• Assignment: Count the lines in the data below that contain the word "لتناول". Reply with the number only.

• Study material:

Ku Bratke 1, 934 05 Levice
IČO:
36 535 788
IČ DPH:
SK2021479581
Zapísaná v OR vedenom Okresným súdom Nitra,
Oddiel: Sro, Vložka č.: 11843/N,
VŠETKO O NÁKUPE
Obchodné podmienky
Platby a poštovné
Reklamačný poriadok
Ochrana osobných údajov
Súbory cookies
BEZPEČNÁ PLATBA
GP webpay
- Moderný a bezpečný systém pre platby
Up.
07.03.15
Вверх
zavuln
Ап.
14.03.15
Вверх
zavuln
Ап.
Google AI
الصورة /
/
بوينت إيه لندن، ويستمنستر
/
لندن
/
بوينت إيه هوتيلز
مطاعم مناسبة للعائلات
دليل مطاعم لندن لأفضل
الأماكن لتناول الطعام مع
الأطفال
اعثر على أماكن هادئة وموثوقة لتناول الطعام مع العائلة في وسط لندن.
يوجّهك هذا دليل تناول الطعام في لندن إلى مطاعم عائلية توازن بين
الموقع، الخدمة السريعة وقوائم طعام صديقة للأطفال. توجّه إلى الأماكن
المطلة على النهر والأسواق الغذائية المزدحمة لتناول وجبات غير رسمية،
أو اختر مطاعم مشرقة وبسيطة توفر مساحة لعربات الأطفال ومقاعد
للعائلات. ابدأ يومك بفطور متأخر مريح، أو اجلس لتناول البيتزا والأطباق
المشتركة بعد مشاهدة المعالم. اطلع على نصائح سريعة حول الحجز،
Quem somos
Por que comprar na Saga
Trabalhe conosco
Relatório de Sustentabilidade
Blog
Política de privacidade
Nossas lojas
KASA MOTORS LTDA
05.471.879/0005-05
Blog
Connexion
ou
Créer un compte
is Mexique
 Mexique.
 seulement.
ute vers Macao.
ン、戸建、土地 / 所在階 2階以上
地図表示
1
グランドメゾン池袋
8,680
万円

• Result of this task: 4